| TASK STATEMENT |
When you copy the listing, reproduce each line as it appears and omit every image.

| DATA SUPPLIED |
==========

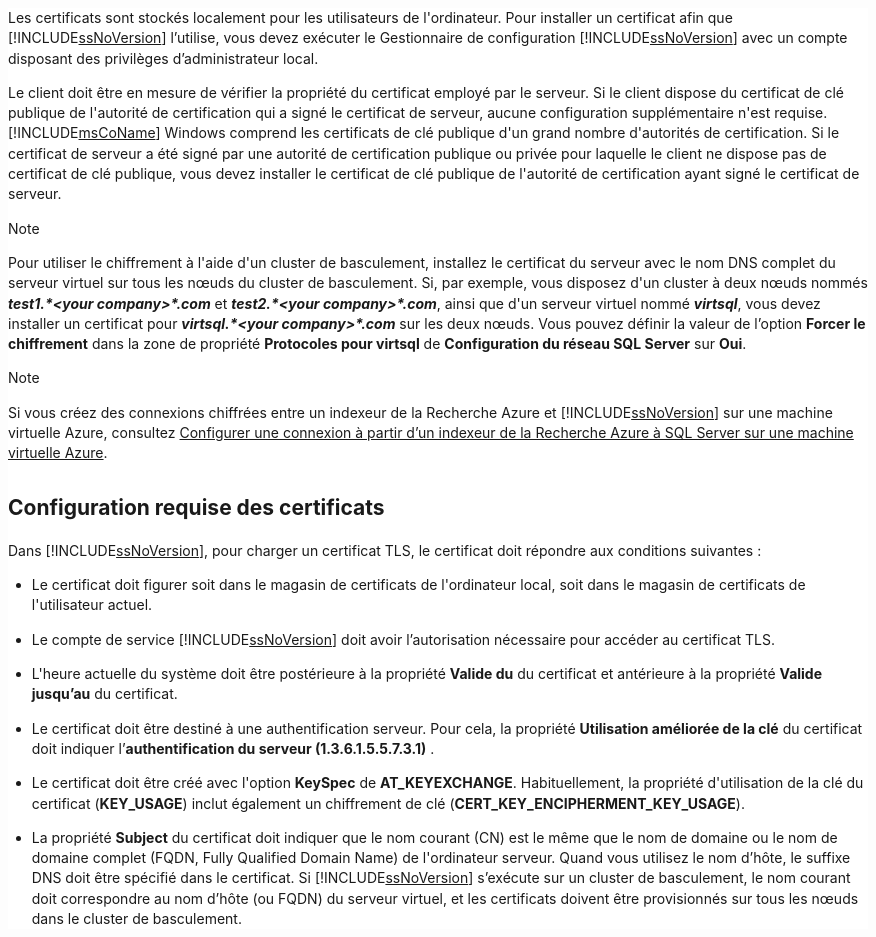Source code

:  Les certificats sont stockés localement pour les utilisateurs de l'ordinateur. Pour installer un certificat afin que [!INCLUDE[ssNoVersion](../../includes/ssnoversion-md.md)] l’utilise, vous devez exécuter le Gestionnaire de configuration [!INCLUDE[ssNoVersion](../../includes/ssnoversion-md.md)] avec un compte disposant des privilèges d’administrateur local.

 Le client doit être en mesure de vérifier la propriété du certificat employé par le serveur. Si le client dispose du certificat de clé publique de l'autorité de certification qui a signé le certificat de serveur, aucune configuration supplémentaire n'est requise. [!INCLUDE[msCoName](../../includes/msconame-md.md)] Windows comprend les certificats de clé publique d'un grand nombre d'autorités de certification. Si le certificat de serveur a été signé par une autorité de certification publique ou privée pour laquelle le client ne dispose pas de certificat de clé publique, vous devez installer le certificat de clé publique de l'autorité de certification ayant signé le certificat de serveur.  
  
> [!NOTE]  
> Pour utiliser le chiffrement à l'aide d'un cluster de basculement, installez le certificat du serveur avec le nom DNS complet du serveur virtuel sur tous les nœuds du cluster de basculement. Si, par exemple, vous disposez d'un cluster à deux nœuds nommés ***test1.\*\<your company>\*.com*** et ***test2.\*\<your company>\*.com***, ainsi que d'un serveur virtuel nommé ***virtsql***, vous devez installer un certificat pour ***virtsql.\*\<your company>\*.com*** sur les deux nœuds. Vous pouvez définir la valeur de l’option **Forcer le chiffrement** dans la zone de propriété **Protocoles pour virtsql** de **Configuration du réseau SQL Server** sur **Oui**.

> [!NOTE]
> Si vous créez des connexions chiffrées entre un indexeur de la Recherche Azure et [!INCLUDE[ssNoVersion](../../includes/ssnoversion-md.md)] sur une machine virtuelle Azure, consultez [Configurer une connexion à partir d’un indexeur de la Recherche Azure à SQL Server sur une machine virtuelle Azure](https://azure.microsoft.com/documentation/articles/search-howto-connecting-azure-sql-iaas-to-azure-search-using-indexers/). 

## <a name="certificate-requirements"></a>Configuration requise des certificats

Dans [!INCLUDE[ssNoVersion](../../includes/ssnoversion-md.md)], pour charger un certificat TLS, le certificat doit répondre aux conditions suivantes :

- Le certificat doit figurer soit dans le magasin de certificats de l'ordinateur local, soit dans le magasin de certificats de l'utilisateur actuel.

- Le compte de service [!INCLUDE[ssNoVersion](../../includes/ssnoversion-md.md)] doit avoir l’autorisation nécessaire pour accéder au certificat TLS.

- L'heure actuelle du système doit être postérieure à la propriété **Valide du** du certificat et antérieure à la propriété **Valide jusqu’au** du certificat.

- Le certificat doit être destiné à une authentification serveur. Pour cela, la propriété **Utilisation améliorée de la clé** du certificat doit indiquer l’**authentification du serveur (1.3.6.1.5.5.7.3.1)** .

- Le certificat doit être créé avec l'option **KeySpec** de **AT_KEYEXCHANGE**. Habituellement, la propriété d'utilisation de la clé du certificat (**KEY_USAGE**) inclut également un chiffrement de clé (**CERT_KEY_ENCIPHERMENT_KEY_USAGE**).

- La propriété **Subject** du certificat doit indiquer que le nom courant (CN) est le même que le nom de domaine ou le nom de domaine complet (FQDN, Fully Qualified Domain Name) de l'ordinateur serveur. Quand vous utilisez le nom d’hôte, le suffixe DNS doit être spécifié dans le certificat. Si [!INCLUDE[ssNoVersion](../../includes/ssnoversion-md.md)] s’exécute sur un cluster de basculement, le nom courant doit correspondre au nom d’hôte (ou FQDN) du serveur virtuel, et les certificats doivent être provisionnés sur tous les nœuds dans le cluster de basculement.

==========

| THE COMPLETED TASK |
Source code

:  Les certificats sont stockés localement pour les utilisateurs de l'ordinateur. Pour installer un certificat afin que [!INCLUDE[ssNoVersion](../../includes/ssnoversion-md.md)] l’utilise, vous devez exécuter le Gestionnaire de configuration [!INCLUDE[ssNoVersion](../../includes/ssnoversion-md.md)] avec un compte disposant des privilèges d’administrateur local.

 Le client doit être en mesure de vérifier la propriété du certificat employé par le serveur. Si le client dispose du certificat de clé publique de l'autorité de certification qui a signé le certificat de serveur, aucune configuration supplémentaire n'est requise. [!INCLUDE[msCoName](../../includes/msconame-md.md)] Windows comprend les certificats de clé publique d'un grand nombre d'autorités de certification. Si le certificat de serveur a été signé par une autorité de certification publique ou privée pour laquelle le client ne dispose pas de certificat de clé publique, vous devez installer le certificat de clé publique de l'autorité de certification ayant signé le certificat de serveur.  
  
> [!NOTE]  
> Pour utiliser le chiffrement à l'aide d'un cluster de basculement, installez le certificat du serveur avec le nom DNS complet du serveur virtuel sur tous les nœuds du cluster de basculement. Si, par exemple, vous disposez d'un cluster à deux nœuds nommés ***test1.\*\<your company>\*.com*** et ***test2.\*\<your company>\*.com***, ainsi que d'un serveur virtuel nommé ***virtsql***, vous devez installer un certificat pour ***virtsql.\*\<your company>\*.com*** sur les deux nœuds. Vous pouvez définir la valeur de l’option **Forcer le chiffrement** dans la zone de propriété **Protocoles pour virtsql** de **Configuration du réseau SQL Server** sur **Oui**.

> [!NOTE]
> Si vous créez des connexions chiffrées entre un indexeur de la Recherche Azure et [!INCLUDE[ssNoVersion](../../includes/ssnoversion-md.md)] sur une machine virtuelle Azure, consultez [Configurer une connexion à partir d’un indexeur de la Recherche Azure à SQL Server sur une machine virtuelle Azure](https://azure.microsoft.com/documentation/articles/search-howto-connecting-azure-sql-iaas-to-azure-search-using-indexers/). 

## <a name="certificate-requirements"></a>Configuration requise des certificats

Dans [!INCLUDE[ssNoVersion](../../includes/ssnoversion-md.md)], pour charger un certificat TLS, le certificat doit répondre aux conditions suivantes :

- Le certificat doit figurer soit dans le magasin de certificats de l'ordinateur local, soit dans le magasin de certificats de l'utilisateur actuel.

- Le compte de service [!INCLUDE[ssNoVersion](../../includes/ssnoversion-md.md)] doit avoir l’autorisation nécessaire pour accéder au certificat TLS.

- L'heure actuelle du système doit être postérieure à la propriété **Valide du** du certificat et antérieure à la propriété **Valide jusqu’au** du certificat.

- Le certificat doit être destiné à une authentification serveur. Pour cela, la propriété **Utilisation améliorée de la clé** du certificat doit indiquer l’**authentification du serveur (1.3.6.1.5.5.7.3.1)** .

- Le certificat doit être créé avec l'option **KeySpec** de **AT_KEYEXCHANGE**. Habituellement, la propriété d'utilisation de la clé du certificat (**KEY_USAGE**) inclut également un chiffrement de clé (**CERT_KEY_ENCIPHERMENT_KEY_USAGE**).

- La propriété **Subject** du certificat doit indiquer que le nom courant (CN) est le même que le nom de domaine ou le nom de domaine complet (FQDN, Fully Qualified Domain Name) de l'ordinateur serveur. Quand vous utilisez le nom d’hôte, le suffixe DNS doit être spécifié dans le certificat. Si [!INCLUDE[ssNoVersion](../../includes/ssnoversion-md.md)] s’exécute sur un cluster de basculement, le nom courant doit correspondre au nom d’hôte (ou FQDN) du serveur virtuel, et les certificats doivent être provisionnés sur tous les nœuds dans le cluster de basculement.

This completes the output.